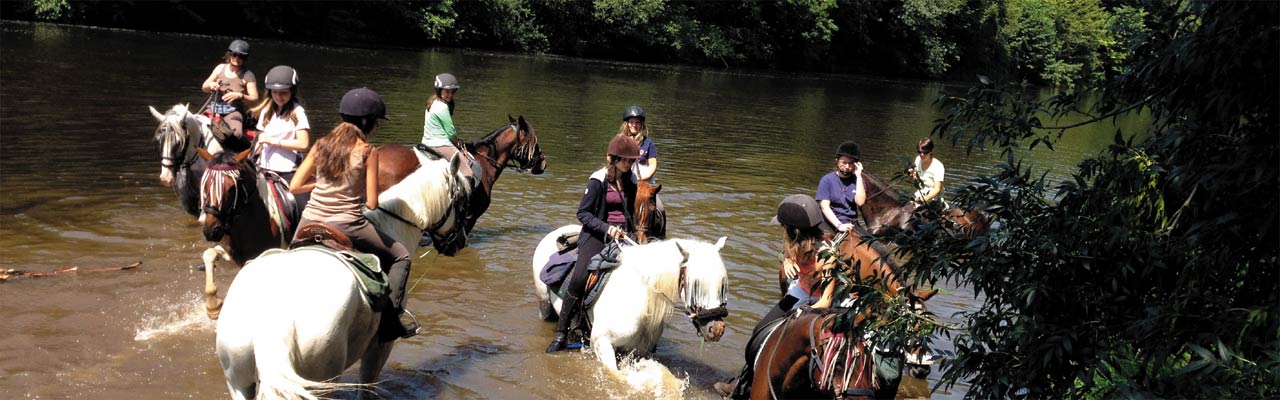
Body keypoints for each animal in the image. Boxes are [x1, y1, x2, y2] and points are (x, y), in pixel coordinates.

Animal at [215, 153, 471, 400]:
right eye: (462, 201)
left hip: (238, 382)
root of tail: (274, 323)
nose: (459, 242)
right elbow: (367, 387)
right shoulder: (380, 346)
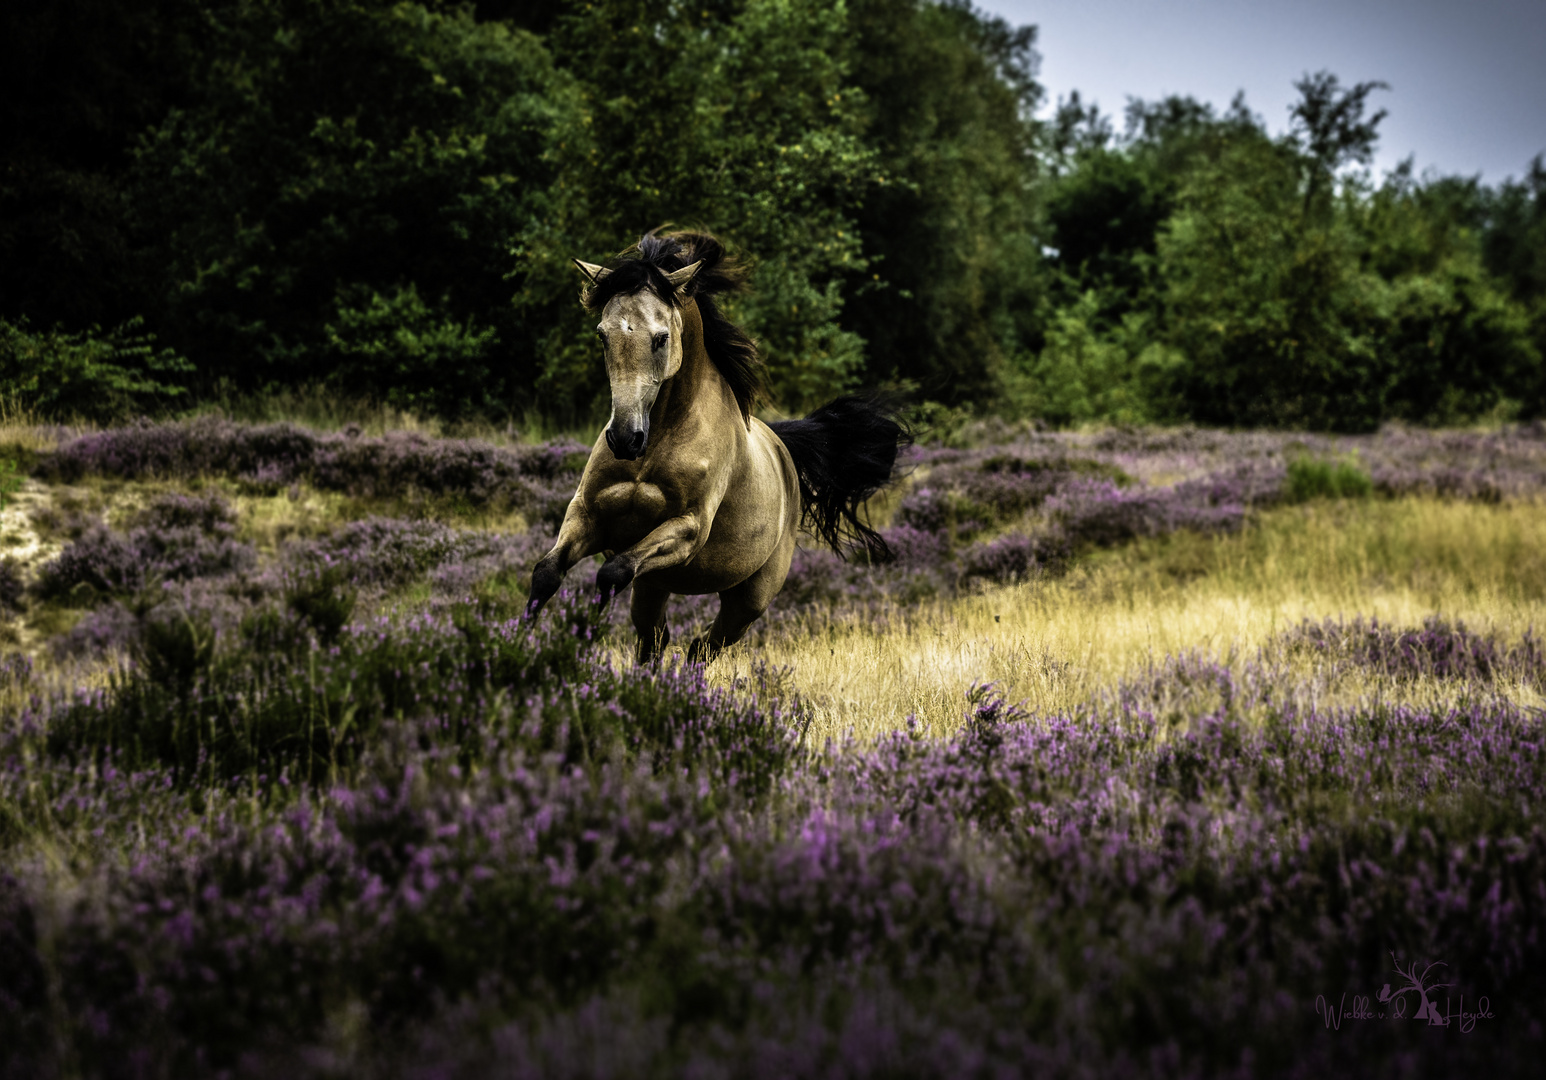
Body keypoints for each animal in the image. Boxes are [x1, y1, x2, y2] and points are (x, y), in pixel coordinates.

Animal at [525, 231, 902, 664]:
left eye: (661, 338)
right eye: (602, 335)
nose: (624, 438)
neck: (657, 443)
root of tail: (785, 454)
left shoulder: (688, 530)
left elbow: (611, 574)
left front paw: (582, 632)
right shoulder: (588, 514)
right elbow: (546, 574)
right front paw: (518, 645)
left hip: (747, 601)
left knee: (703, 647)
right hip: (654, 584)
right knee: (657, 640)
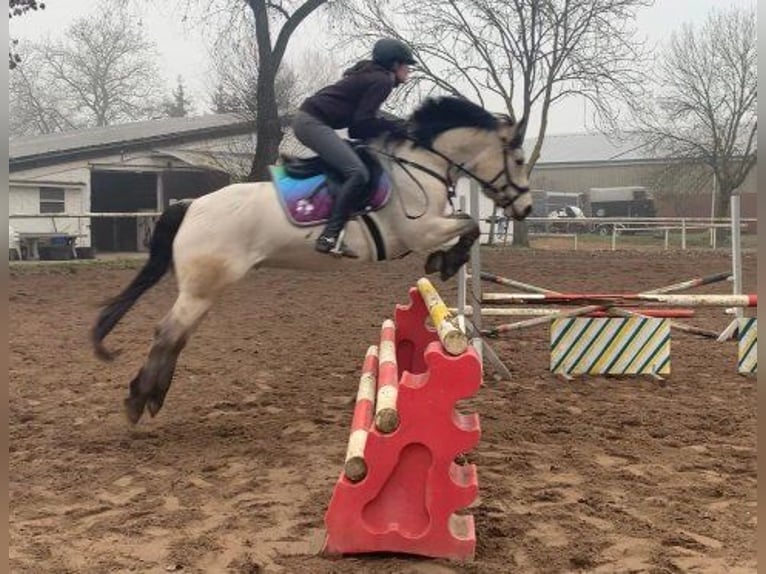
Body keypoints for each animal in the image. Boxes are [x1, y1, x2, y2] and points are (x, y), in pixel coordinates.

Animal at [91, 96, 533, 424]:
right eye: (519, 160)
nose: (526, 208)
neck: (419, 165)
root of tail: (191, 205)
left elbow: (468, 224)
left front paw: (444, 261)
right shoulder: (420, 230)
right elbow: (469, 224)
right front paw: (444, 261)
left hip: (207, 289)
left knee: (176, 336)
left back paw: (151, 396)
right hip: (202, 288)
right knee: (167, 332)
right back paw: (139, 400)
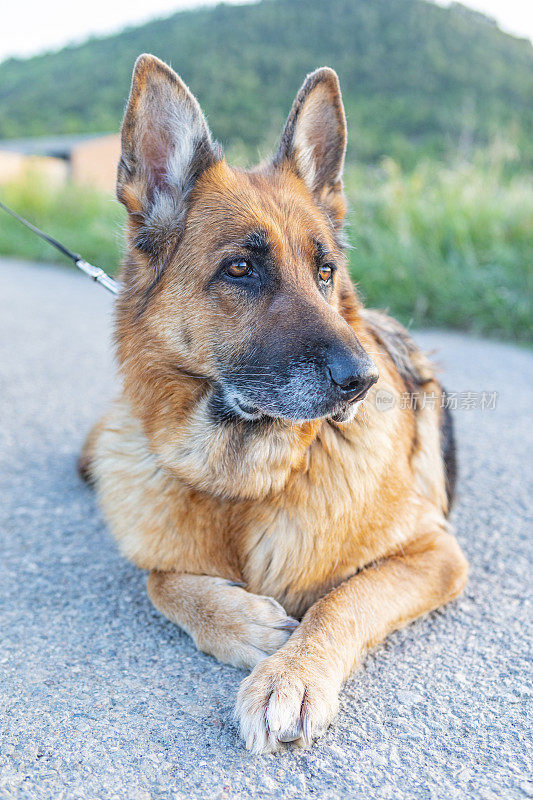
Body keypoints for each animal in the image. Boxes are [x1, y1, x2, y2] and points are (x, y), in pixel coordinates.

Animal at [79, 54, 466, 752]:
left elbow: (342, 599)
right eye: (240, 269)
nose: (363, 381)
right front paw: (244, 623)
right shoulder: (162, 555)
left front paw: (294, 675)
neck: (243, 487)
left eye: (325, 272)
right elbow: (158, 579)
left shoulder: (436, 554)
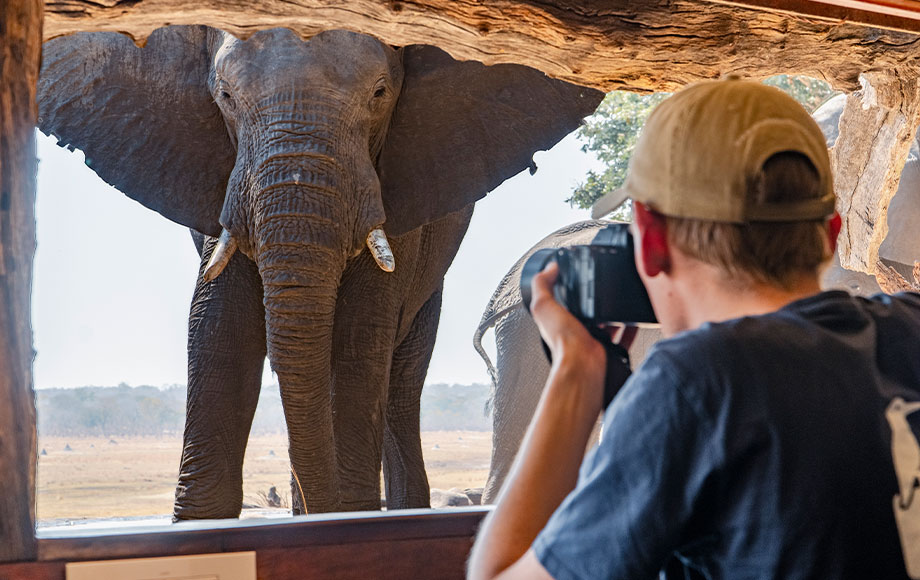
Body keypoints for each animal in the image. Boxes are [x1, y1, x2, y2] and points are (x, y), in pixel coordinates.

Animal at [37, 23, 604, 516]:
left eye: (380, 93)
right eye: (224, 97)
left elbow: (358, 336)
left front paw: (348, 511)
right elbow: (219, 326)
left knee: (398, 382)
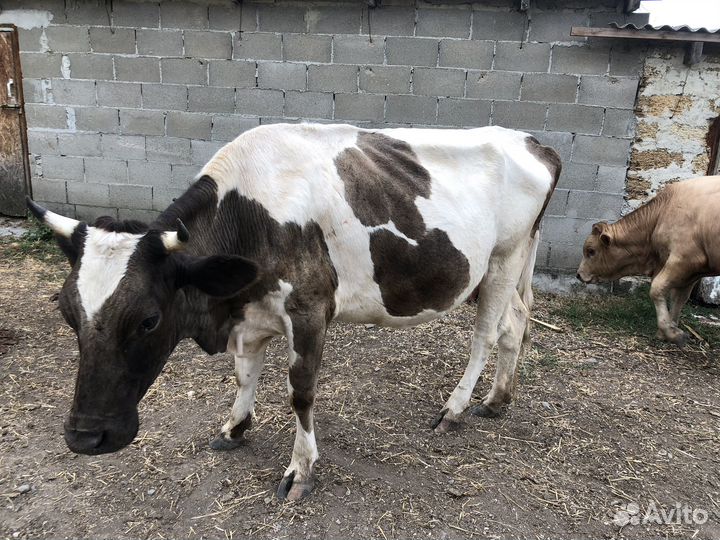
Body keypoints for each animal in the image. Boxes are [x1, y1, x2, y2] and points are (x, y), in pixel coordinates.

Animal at [29, 123, 560, 501]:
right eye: (66, 312)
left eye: (148, 319)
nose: (85, 437)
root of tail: (532, 141)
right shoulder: (249, 313)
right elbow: (244, 375)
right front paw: (235, 427)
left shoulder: (309, 309)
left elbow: (299, 393)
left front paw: (300, 469)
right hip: (504, 266)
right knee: (516, 324)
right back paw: (498, 399)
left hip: (503, 257)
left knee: (486, 335)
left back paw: (455, 408)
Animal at [577, 175, 720, 346]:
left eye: (591, 251)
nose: (578, 274)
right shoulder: (693, 272)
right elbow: (678, 299)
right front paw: (670, 329)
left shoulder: (684, 258)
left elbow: (657, 289)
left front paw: (670, 332)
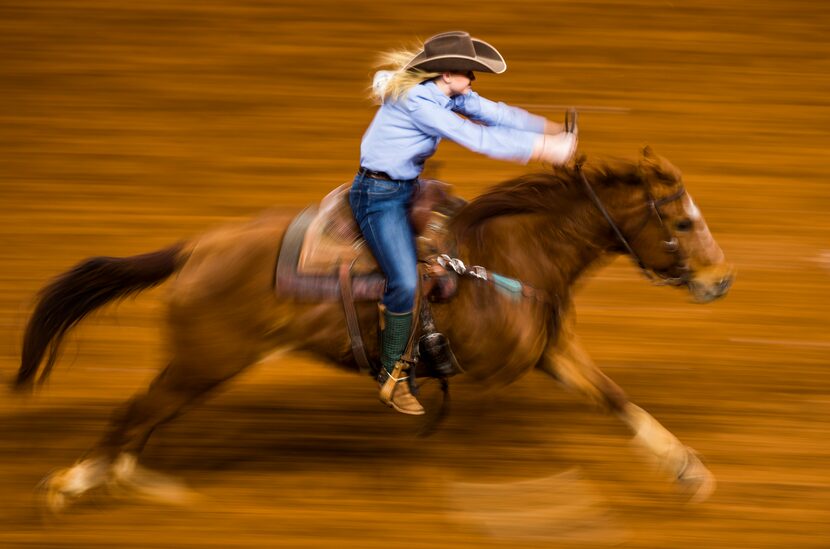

*Task goal:* Each record above should be repeated exactly, please, without pictures.

*The completed task:*
Body keypoints for each animal in the image. Boxes are [x1, y1, x2, y2] and points are (x, y), in pixel coordinates.

Animal at [215, 153, 471, 400]:
right eye: (462, 201)
left hip: (238, 382)
root of tail: (274, 323)
nose: (459, 242)
right elbow: (367, 387)
right shoulder: (380, 346)
Body keypoints for each animal in the image. Boxes are [x1, y1, x2, y2] and points are (x, y), in pixel coordinates.

Animal at [525, 231, 902, 664]:
left eye: (661, 338)
right eye: (602, 335)
nose: (624, 438)
neck: (657, 443)
root of tail: (785, 454)
left shoulder: (688, 530)
left elbow: (611, 574)
left front paw: (582, 632)
right shoulder: (588, 514)
right elbow: (546, 574)
right front paw: (518, 645)
left hip: (747, 601)
left knee: (703, 647)
right hip: (654, 584)
right knee: (657, 640)
Body keypoints for each animal in the image. Boxes are [x1, y1, x2, y2] and points are (x, y), in pixel coordinates.

Animal at [91, 96, 533, 424]:
right eye: (519, 160)
nose: (526, 208)
neck: (419, 165)
root of tail: (191, 205)
left elbow: (468, 224)
left front paw: (444, 261)
right shoulder: (420, 230)
right elbow: (469, 224)
right front paw: (444, 261)
left hip: (207, 289)
left knee: (176, 336)
left back paw: (151, 396)
right hip: (202, 288)
right knee: (167, 332)
right back paw: (139, 400)
Body keypoints for each animal in the image. Boxes are [x1, y1, x2, y2] and points are (x, y), in pixel coordinates.

Animal at [79, 54, 466, 752]:
left elbow: (342, 599)
right eye: (240, 269)
nose: (363, 381)
right front paw: (244, 623)
right shoulder: (162, 555)
left front paw: (294, 675)
neck: (243, 487)
left eye: (325, 272)
right elbow: (158, 579)
left shoulder: (436, 554)
Body keypoints for each animal in the image. Boxes are [x1, y1, x2, y2] and points are (x, y), in pixel coordinates.

Animal at [37, 23, 604, 516]:
left eye: (380, 93)
right eye: (224, 97)
left elbow: (358, 336)
left front paw: (348, 511)
right elbow: (219, 326)
left knee: (398, 382)
Body keypoints for each animal in the image. Boxes are [x1, y1, x2, y2] and points are (x, y), in pixel coordinates.

Animal at [29, 123, 560, 501]:
right eye: (66, 312)
left eye: (148, 319)
nose: (85, 437)
root of tail: (532, 141)
right shoulder: (249, 313)
right elbow: (244, 375)
right front paw: (235, 427)
left shoulder: (309, 309)
left elbow: (299, 393)
left front paw: (300, 469)
right hip: (504, 266)
right knee: (516, 324)
right back paw: (498, 399)
left hip: (503, 257)
left knee: (486, 335)
left back paw: (455, 408)
Animal at [577, 175, 720, 346]:
left eye: (591, 251)
nose: (578, 274)
right shoulder: (693, 272)
right elbow: (678, 299)
right front paw: (670, 329)
left shoulder: (684, 258)
left elbow: (657, 289)
left front paw: (670, 332)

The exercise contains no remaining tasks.